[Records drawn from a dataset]
=-=-=-=-=

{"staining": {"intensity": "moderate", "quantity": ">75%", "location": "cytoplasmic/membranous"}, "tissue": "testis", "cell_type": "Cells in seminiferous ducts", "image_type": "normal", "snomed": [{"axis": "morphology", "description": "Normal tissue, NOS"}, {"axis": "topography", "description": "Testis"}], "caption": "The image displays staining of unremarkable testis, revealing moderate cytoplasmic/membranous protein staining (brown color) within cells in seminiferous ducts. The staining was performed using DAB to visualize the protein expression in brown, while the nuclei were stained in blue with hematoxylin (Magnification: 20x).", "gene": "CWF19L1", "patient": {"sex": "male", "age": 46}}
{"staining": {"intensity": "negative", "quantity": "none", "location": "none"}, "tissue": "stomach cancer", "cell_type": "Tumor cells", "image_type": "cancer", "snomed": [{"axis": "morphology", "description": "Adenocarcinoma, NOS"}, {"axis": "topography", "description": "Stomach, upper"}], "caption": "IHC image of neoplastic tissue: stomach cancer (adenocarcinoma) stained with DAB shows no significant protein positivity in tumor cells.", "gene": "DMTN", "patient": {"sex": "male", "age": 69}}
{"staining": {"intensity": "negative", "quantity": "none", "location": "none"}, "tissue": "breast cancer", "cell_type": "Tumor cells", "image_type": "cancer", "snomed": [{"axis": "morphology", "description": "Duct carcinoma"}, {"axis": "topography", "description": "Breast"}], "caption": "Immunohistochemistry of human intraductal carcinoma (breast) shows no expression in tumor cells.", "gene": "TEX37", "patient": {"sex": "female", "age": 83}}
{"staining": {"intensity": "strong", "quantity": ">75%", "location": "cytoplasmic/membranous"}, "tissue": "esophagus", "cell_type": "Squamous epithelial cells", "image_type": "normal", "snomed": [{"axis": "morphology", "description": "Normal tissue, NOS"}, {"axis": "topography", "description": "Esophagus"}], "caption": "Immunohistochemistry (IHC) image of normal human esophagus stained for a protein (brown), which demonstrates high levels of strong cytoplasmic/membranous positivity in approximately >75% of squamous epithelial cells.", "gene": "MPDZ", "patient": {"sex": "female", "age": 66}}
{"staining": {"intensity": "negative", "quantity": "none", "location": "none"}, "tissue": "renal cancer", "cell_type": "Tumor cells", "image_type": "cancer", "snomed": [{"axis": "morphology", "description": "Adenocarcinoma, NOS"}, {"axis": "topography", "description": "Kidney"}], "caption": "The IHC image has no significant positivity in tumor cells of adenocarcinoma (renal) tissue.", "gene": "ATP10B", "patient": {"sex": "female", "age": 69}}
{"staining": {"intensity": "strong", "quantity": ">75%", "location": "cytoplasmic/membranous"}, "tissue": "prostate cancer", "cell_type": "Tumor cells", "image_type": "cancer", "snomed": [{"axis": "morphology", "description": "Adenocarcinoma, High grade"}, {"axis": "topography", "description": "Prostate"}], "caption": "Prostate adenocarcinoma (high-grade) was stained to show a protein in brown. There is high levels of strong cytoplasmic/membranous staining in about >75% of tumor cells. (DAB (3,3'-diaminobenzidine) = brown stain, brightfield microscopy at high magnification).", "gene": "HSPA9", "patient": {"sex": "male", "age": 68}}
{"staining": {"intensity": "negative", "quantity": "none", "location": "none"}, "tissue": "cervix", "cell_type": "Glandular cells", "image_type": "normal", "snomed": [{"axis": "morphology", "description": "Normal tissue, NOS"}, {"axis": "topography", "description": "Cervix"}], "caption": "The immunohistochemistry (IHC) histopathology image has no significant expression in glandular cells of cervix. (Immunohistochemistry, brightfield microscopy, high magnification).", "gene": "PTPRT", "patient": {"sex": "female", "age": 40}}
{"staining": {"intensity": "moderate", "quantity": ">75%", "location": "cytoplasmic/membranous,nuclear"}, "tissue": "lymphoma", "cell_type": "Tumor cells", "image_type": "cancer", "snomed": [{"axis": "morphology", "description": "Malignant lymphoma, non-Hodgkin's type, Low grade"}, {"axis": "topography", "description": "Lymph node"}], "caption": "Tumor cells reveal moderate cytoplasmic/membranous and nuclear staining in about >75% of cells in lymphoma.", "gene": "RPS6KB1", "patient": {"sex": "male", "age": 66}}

=-=-=-=-=

[What to work on] From the line that has "of human intraductal" through the line that has "(IHC) image of", copy every line exactly as it appears above, and leave out all others.

[Finished task]
{"staining": {"intensity": "negative", "quantity": "none", "location": "none"}, "tissue": "breast cancer", "cell_type": "Tumor cells", "image_type": "cancer", "snomed": [{"axis": "morphology", "description": "Duct carcinoma"}, {"axis": "topography", "description": "Breast"}], "caption": "Immunohistochemistry of human intraductal carcinoma (breast) shows no expression in tumor cells.", "gene": "TEX37", "patient": {"sex": "female", "age": 83}}
{"staining": {"intensity": "strong", "quantity": ">75%", "location": "cytoplasmic/membranous"}, "tissue": "esophagus", "cell_type": "Squamous epithelial cells", "image_type": "normal", "snomed": [{"axis": "morphology", "description": "Normal tissue, NOS"}, {"axis": "topography", "description": "Esophagus"}], "caption": "Immunohistochemistry (IHC) image of normal human esophagus stained for a protein (brown), which demonstrates high levels of strong cytoplasmic/membranous positivity in approximately >75% of squamous epithelial cells.", "gene": "MPDZ", "patient": {"sex": "female", "age": 66}}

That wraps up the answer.